TRECHO DO TEXTO >>
━━━━━━━━━━
O teto de gastos é uma das maneiras de se controlar o déficit público. Se ele não se tornou sustentável, é possível achar outras ferramentas que cumpram o mesmo objetivo - conter despesas, tornar declinante a curva dos déficits e da relação dívida/PIB. O presidente está de olho na reeleição e boa parte de seus conselheiros só pensa em ampliar despesas. Nesta situação, o BC está certo em economizar reservas, pois vendê-las seria um desperdício. Mesmo que a desvalorização do real não vá muito mais longe, é preciso colocar ordem na casa ou os juros não ficarão aonde estão.
━━━━━━━━━━
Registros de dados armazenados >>
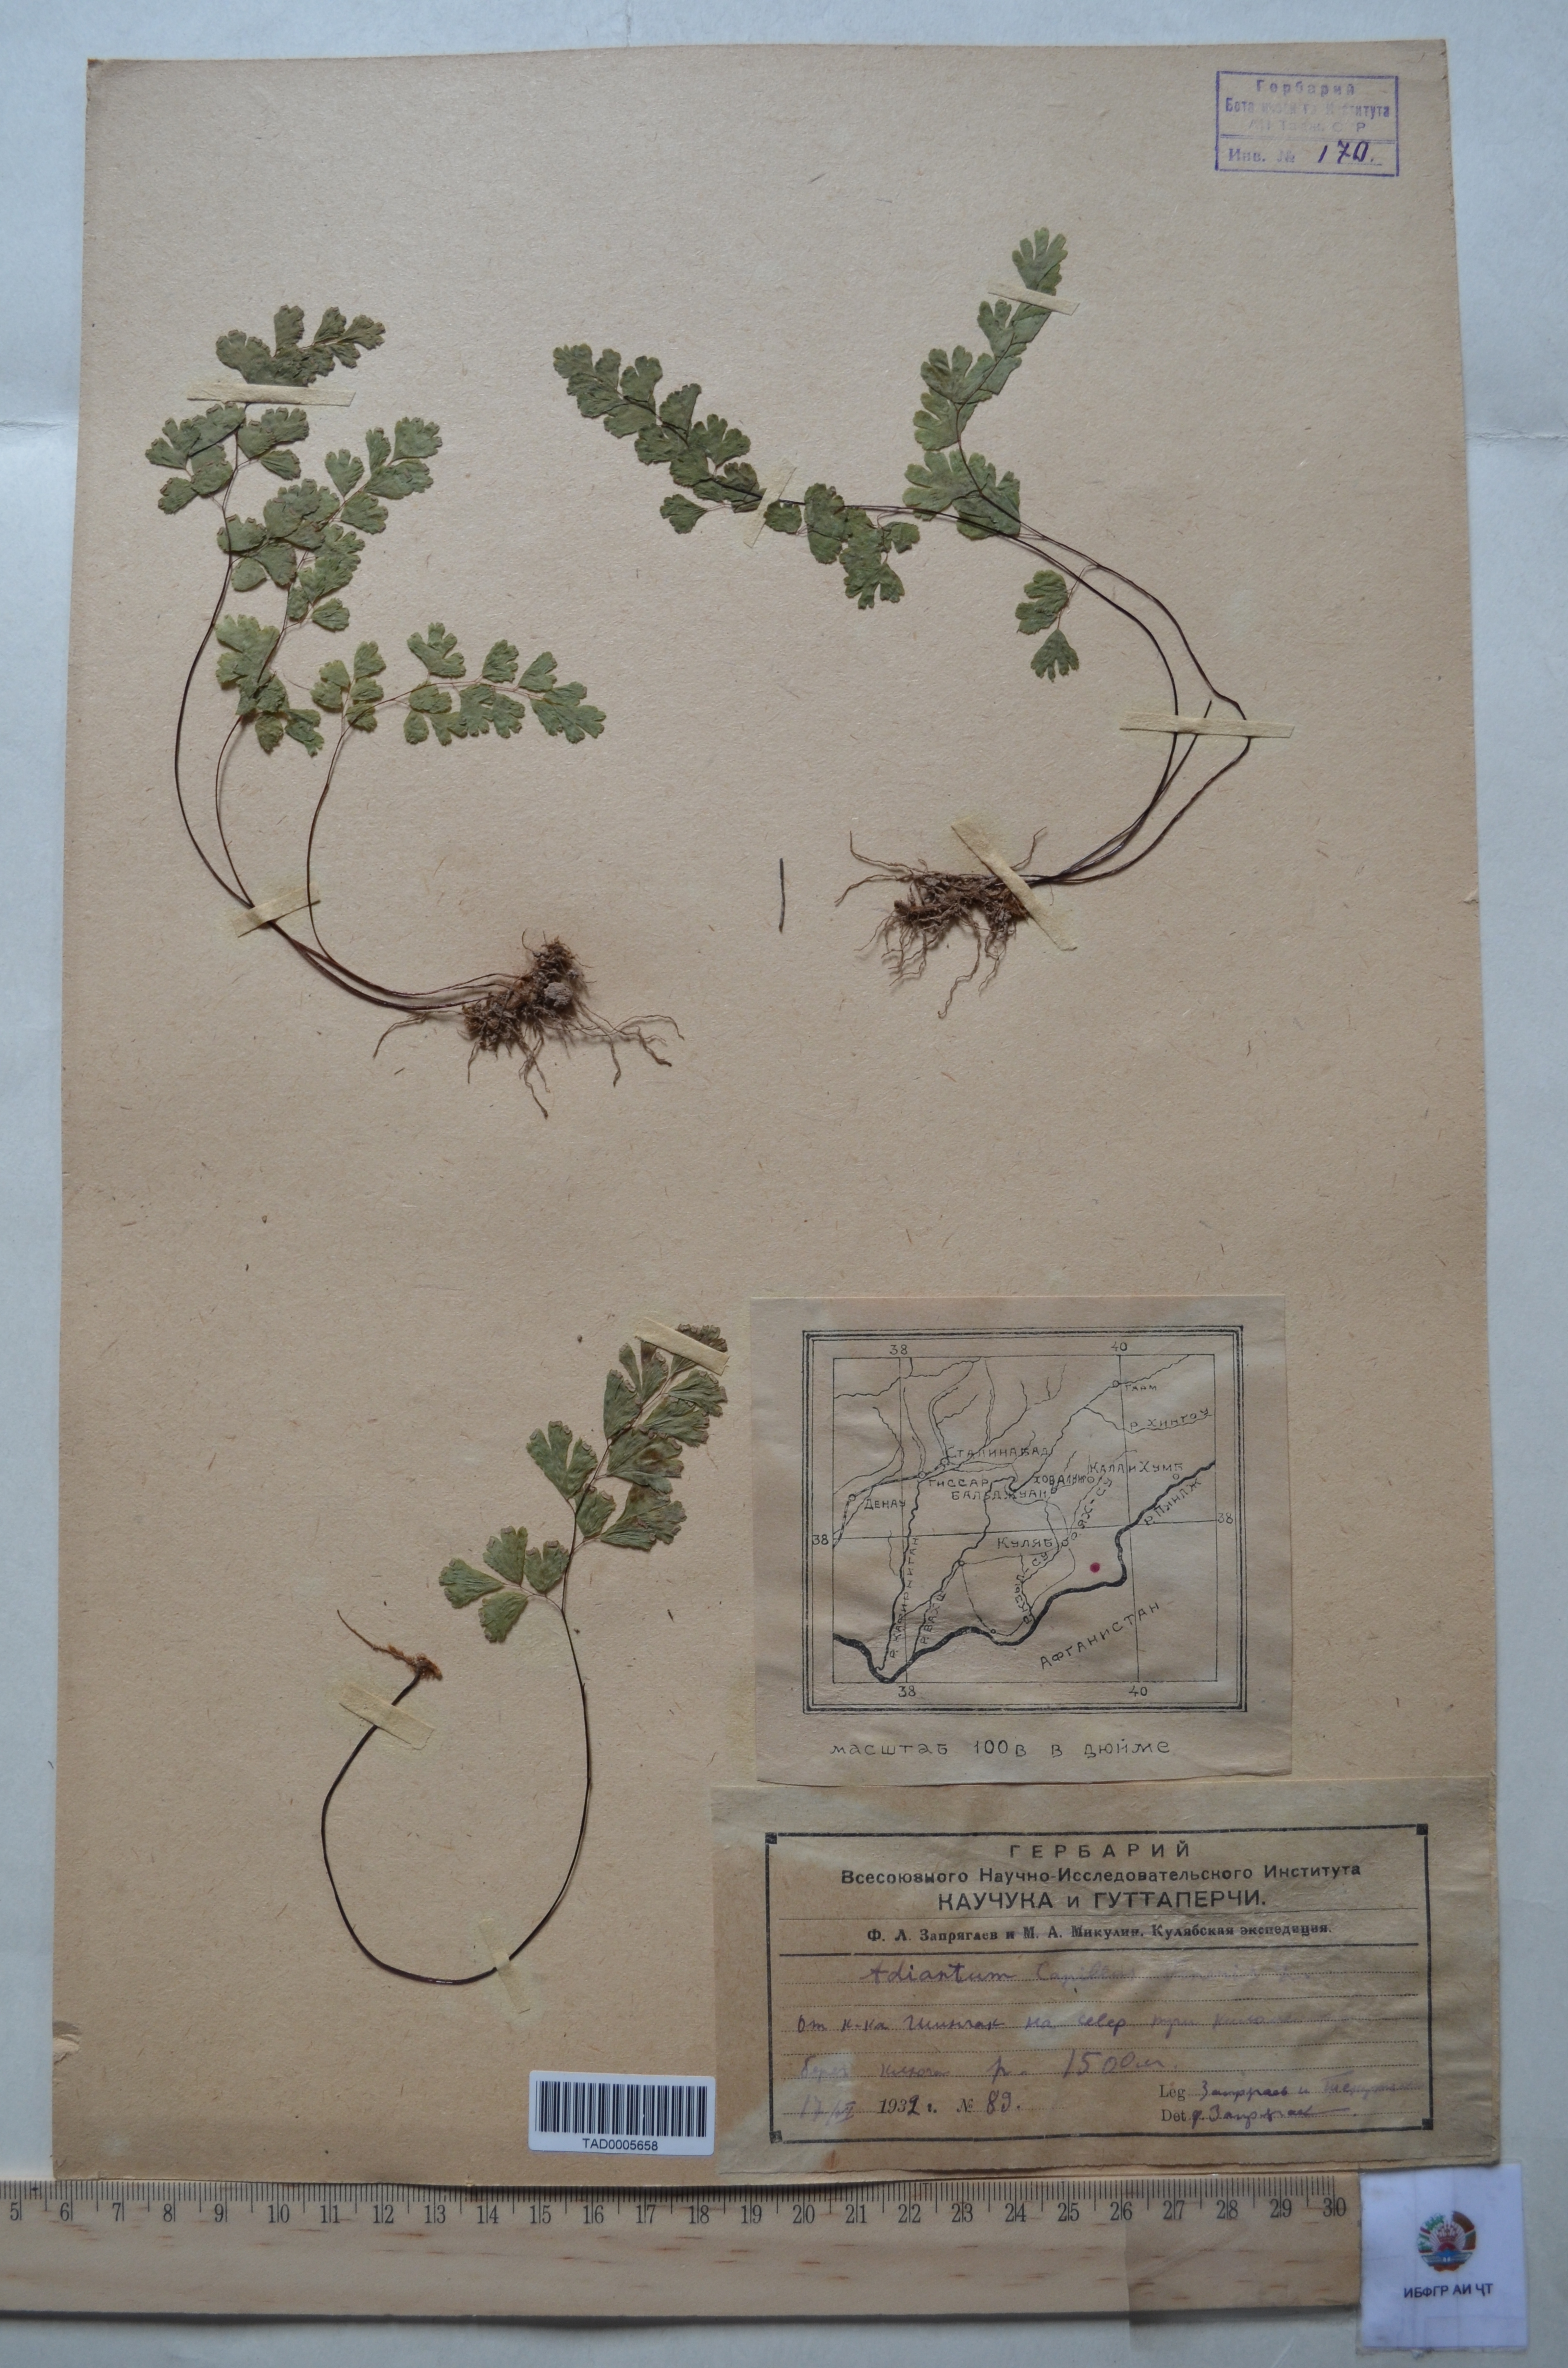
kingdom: Plantae
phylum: Tracheophyta
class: Polypodiopsida
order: Polypodiales
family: Pteridaceae
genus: Adiantum
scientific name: Adiantum capillus-veneris
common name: Maidenhair fern
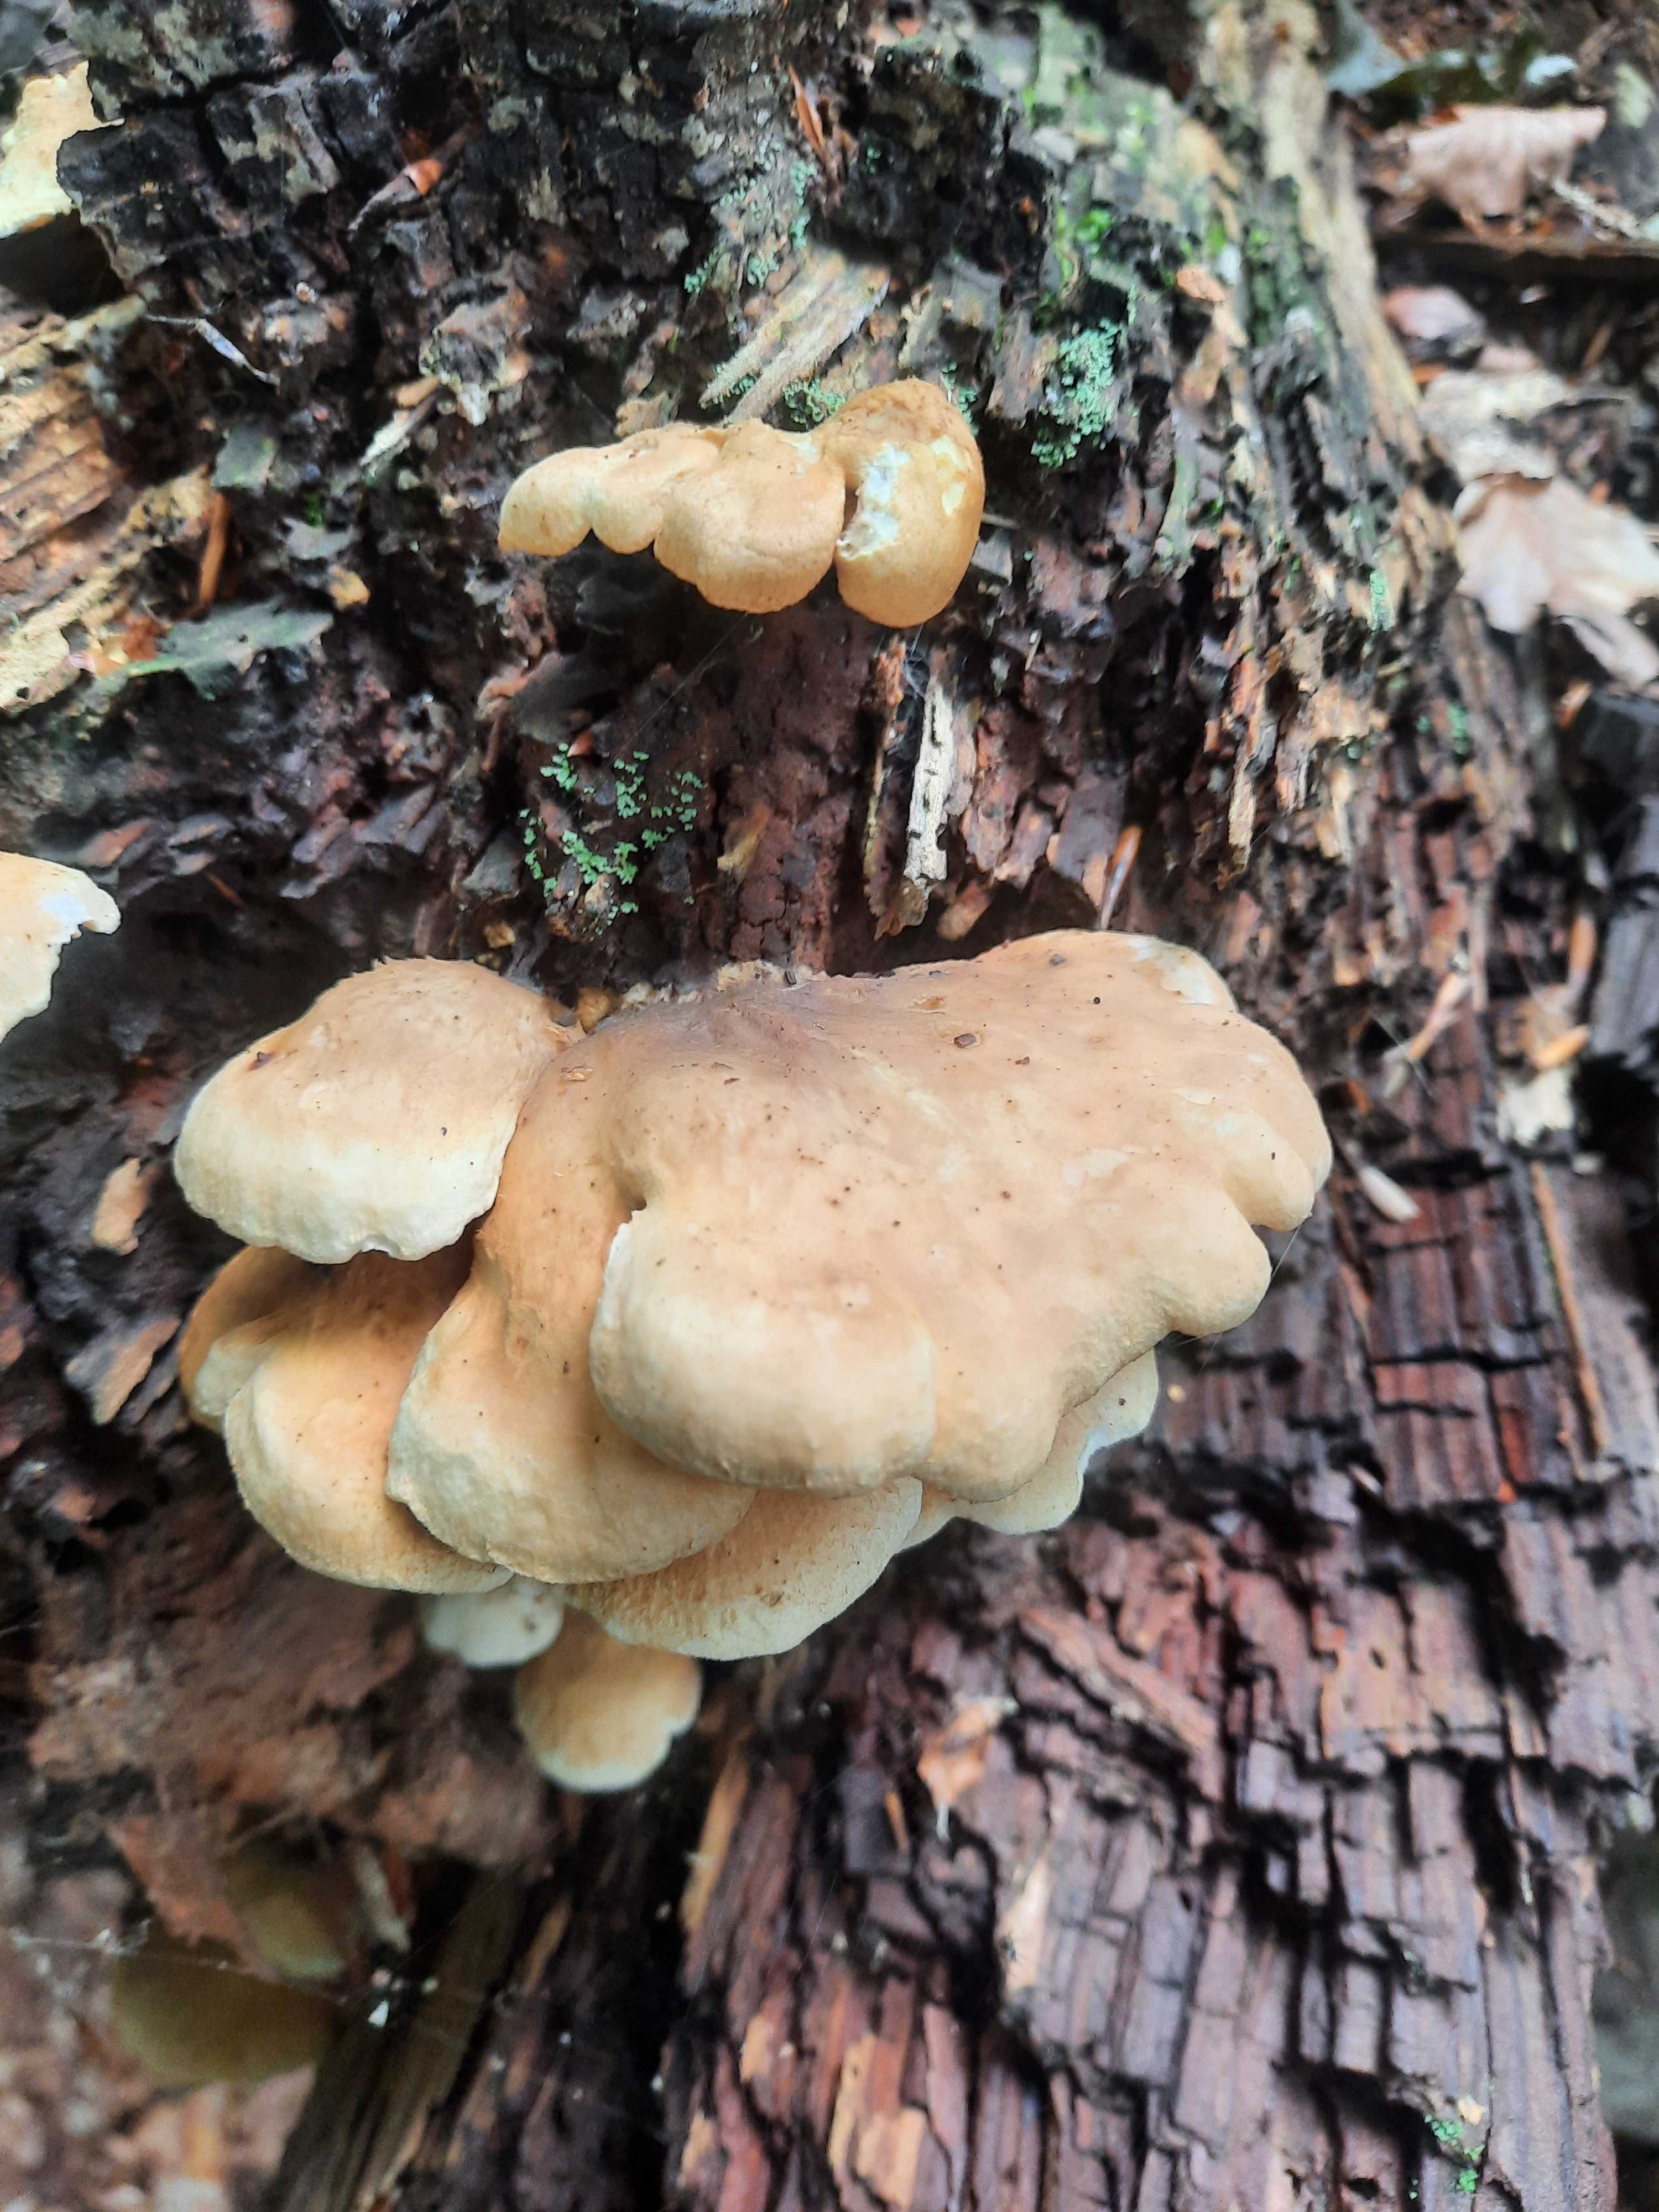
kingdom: Fungi
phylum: Basidiomycota
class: Agaricomycetes
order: Boletales
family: Tapinellaceae
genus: Tapinella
━━━━━━━━━━
ATIVIDADE >>
Reproduza na íntegra o texto sobre o teto de gastos e o déficit público, sem alterar nenhuma palavra.

RESOLUÇÃO >>
O teto de gastos é uma das maneiras de se controlar o déficit público. Se ele não se tornou sustentável, é possível achar outras ferramentas que cumpram o mesmo objetivo - conter despesas, tornar declinante a curva dos déficits e da relação dívida/PIB. O presidente está de olho na reeleição e boa parte de seus conselheiros só pensa em ampliar despesas. Nesta situação, o BC está certo em economizar reservas, pois vendê-las seria um desperdício. Mesmo que a desvalorização do real não vá muito mais longe, é preciso colocar ordem na casa ou os juros não ficarão aonde estão.